Der Politologe Franz Walter spricht vom Klein-Klein des machtpolitischen Austarierens der Großen Koalition, das zu Selbstblockaden führe, vom „kleinsten gemeinsamen Nenner“, der nur Mittelmaß zulasse. Die harten Konflikte würden unter den Teppich gekehrt, die Bevölkerung halte still, niemand mucke auf, nicht einmal die Marginalisierten, die Arbeitlosen, die Intellektuellen oder die Jugendlichen, die um ihre Zukunft fürchten müssen.

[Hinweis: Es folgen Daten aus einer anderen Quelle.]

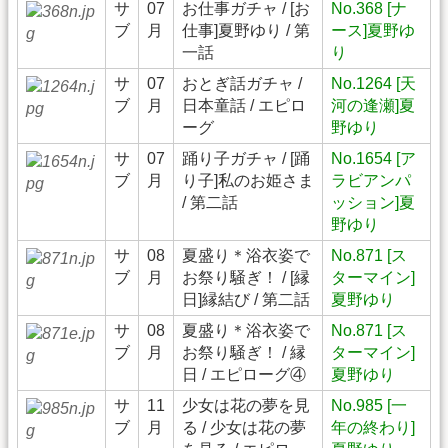
サ
07
お仕事ガチャ / [お
No.368 [ナ
ブ
月
仕事]夏野ゆり / 第
ース]夏野ゆ
一話
り
サ
07
おとぎ話ガチャ /
No.1264 [天
ブ
月
日本童話 / エピロ
河の逢瀬]夏
ーグ
野ゆり
サ
07
踊り子ガチャ / [踊
No.1654 [ア
ブ
月
り子]私のお姫さま
ラビアンパ
/ 第二話
ッション]夏
野ゆり
サ
08
夏盛り＊浴衣姿で
No.871 [ス
ブ
月
お祭り騒ぎ！ / [縁
ターマイン]
日]縁結び / 第二話
夏野ゆり
サ
08
夏盛り＊浴衣姿で
No.871 [ス
ブ
月
お祭り騒ぎ！ / 縁
ターマイン]
日 / エピローグ④
夏野ゆり
サ
11
少女は花の夢を見
No.985 [一
ブ
月
る / 少女は花の夢
年の終わり]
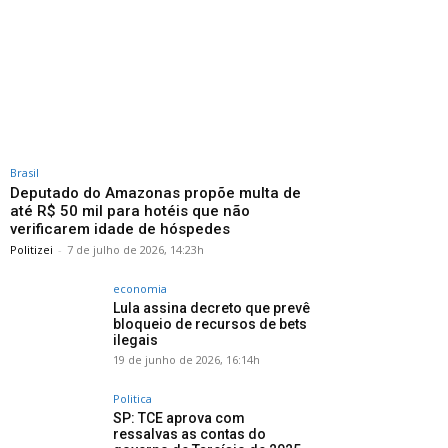
Brasil
Deputado do Amazonas propõe multa de
até R$ 50 mil para hotéis que não
verificarem idade de hóspedes
Politizei
-
7 de julho de 2026, 14:23h
economia
Lula assina decreto que prevê
bloqueio de recursos de bets
ilegais
19 de junho de 2026, 16:14h
Politica
SP: TCE aprova com
ressalvas as contas do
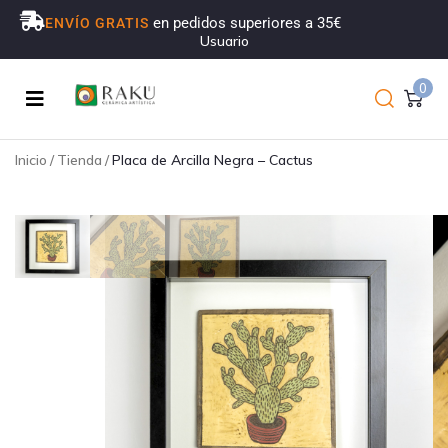
en pedidos superiores a 35€
ENVÍO GRATIS
Usuario
0
Inicio
/
Tienda
/
Placa de Arcilla Negra – Cactus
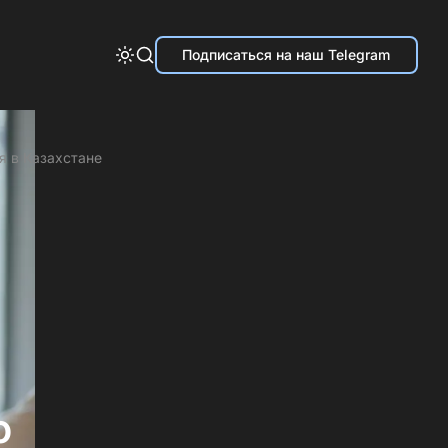
Подписаться на наш Telegram
я в Казахстане
о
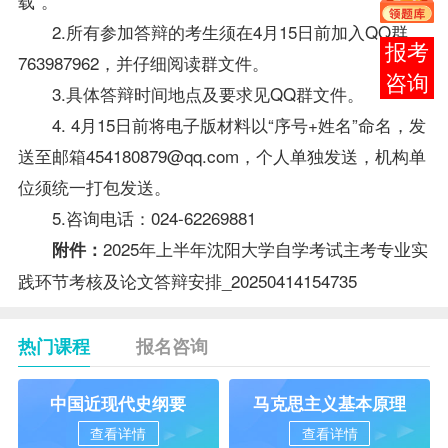
载”。
2.所有参加答辩的考生须在4月15日前加入QQ群
报考
763987962，并仔细阅读群文件。
咨询
3.具体答辩时间地点及要求见QQ群文件。
4. 4月15日前将电子版材料以“序号+姓名”命名，发
送至邮箱454180879@qq.com，个人单独发送，机构单
位须统一打包发送。
5.咨询电话：024-62269881
2025年上半年沈阳大学自学考试主考专业实
附件：
践环节考核及论文答辩安排_20250414154735
热门课程
报名咨询
中国近现代史纲要
马克思主义基本原理
查看详情
查看详情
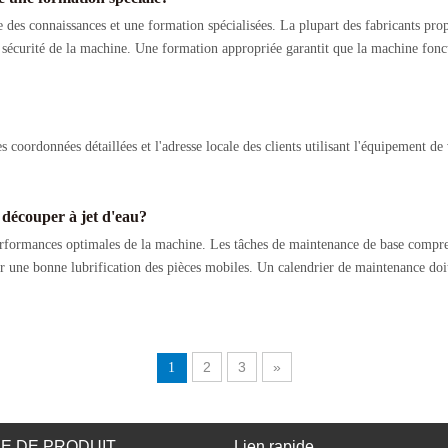
e des connaissances et une formation spécialisées. La plupart des fabricants pr
de sécurité de la machine. Une formation appropriée garantit que la machine fonc
 coordonnées détaillées et l'adresse locale des clients utilisant l'équipement d
 découper à jet d'eau?
erformances optimales de la machine. Les tâches de maintenance de base comprenn
er une bonne lubrification des pièces mobiles. Un calendrier de maintenance d
2
3
»
1
E DE PRODUIT
Lien rapide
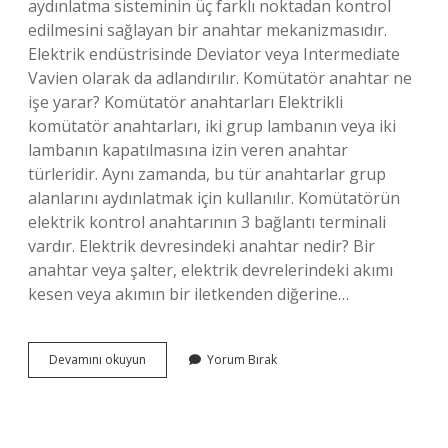
aydınlatma sisteminin üç farklı noktadan kontrol
edilmesini sağlayan bir anahtar mekanizmasıdır.
Elektrik endüstrisinde Deviator veya Intermediate
Vavien olarak da adlandırılır. Komütatör anahtar ne
işe yarar? Komütatör anahtarları Elektrikli
komütatör anahtarları, iki grup lambanın veya iki
lambanın kapatılmasına izin veren anahtar
türleridir. Aynı zamanda, bu tür anahtarlar grup
alanlarını aydınlatmak için kullanılır. Komütatörün
elektrik kontrol anahtarının 3 bağlantı terminali
vardır. Elektrik devresindeki anahtar nedir? Bir
anahtar veya şalter, elektrik devrelerindeki akımı
kesen veya akımın bir iletkenden diğerine…
Deviatör
Devamını okuyun
Yorum Bırak
Anahtar
Ne
Demek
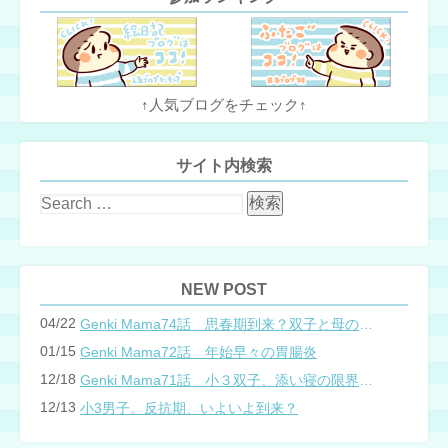
↑人気ブログをチェック↑
サイト内検索
NEW POST
04/22
Genki Mama74話 思春期到来？双子と母のバトル
01/15
Genki Mama72話 年始早々の胃腸炎
12/18
Genki Mama71話 小３双子、添い寝の限界…？
12/13
小3男子。反抗期、いよいよ到来？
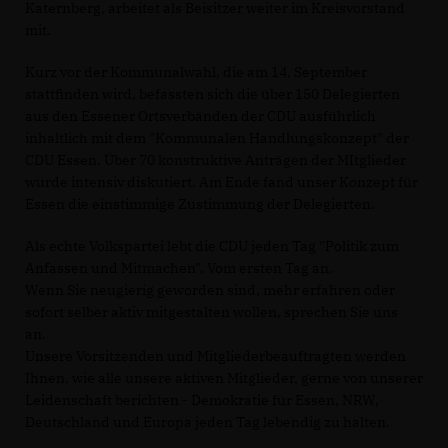
Katernberg, arbeitet als Beisitzer weiter im Kreisvorstand
mit.
Kurz vor der Kommunalwahl, die am 14. September
stattfinden wird, befassten sich die über 150 Delegierten
aus den Essener Ortsverbänden der CDU ausführlich
inhaltlich mit dem "Kommunalen Handlungskonzept" der
CDU Essen. Über 70 konstruktive Anträgen der MItglieder
wurde intensiv diskutiert. Am Ende fand unser Konzept für
Essen die einstimmige Zustimmung der Delegierten.
Als echte Volkspartei lebt die CDU jeden Tag "Politik zum
Anfassen und Mitmachen". Vom ersten Tag an.
Wenn Sie neugierig geworden sind, mehr erfahren oder
sofort selber aktiv mitgestalten wollen, sprechen Sie uns
an.
Unsere Vorsitzenden und Mitgliederbeauftragten werden
Ihnen, wie alle unsere aktiven Mitglieder, gerne von unserer
Leidenschaft berichten - Demokratie für Essen, NRW,
Deutschland und Europa jeden Tag lebendig zu halten.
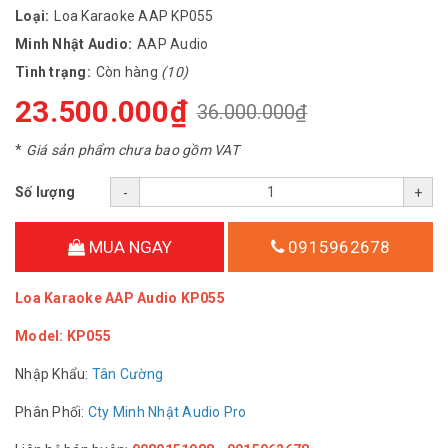
Loại:
Loa Karaoke AAP KP055
Minh Nhật Audio:
AAP Audio
Tình trạng:
Còn hàng
(10)
23.500.000₫
36.000.000₫
*
Giá sản phẩm chưa bao gồm VAT
Số lượng
-
+
MUA NGAY
0915962678
Loa Karaoke AAP Audio KP055
Model: KP055
Nhập Khẩu:
Tân Cường
Phân Phối:
Cty Minh Nhật Audio Pro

Deutschland sei zur „ziellosen Republik“ verkommen, so Walters zentraler Vorwurf. Notwendig seien neue sinnstiftende Ziele: „Denn ohne Ziele fehlt die Richtschnur, gleichsam die Grammatik jeden Handelns. Ziele orientieren, sie motivieren, assoziieren Individuen. Sie reduzieren Komplexität, sie ordnen und hierarchisieren das Tun, sie setzen Prioritäten, bündeln Energien, entfachen Anstrengungen.“ Ziellosigkeit dagegen produziere Leere, Ängstlichkeit, „den Extremismus purer Gegenwärtigkeit“.

Walter, Franz: Die ziellose Republik. Gezeitenwechsel in Gesellschaft und Politik. Köln: Kiepenhauer & Wietsch, 2006.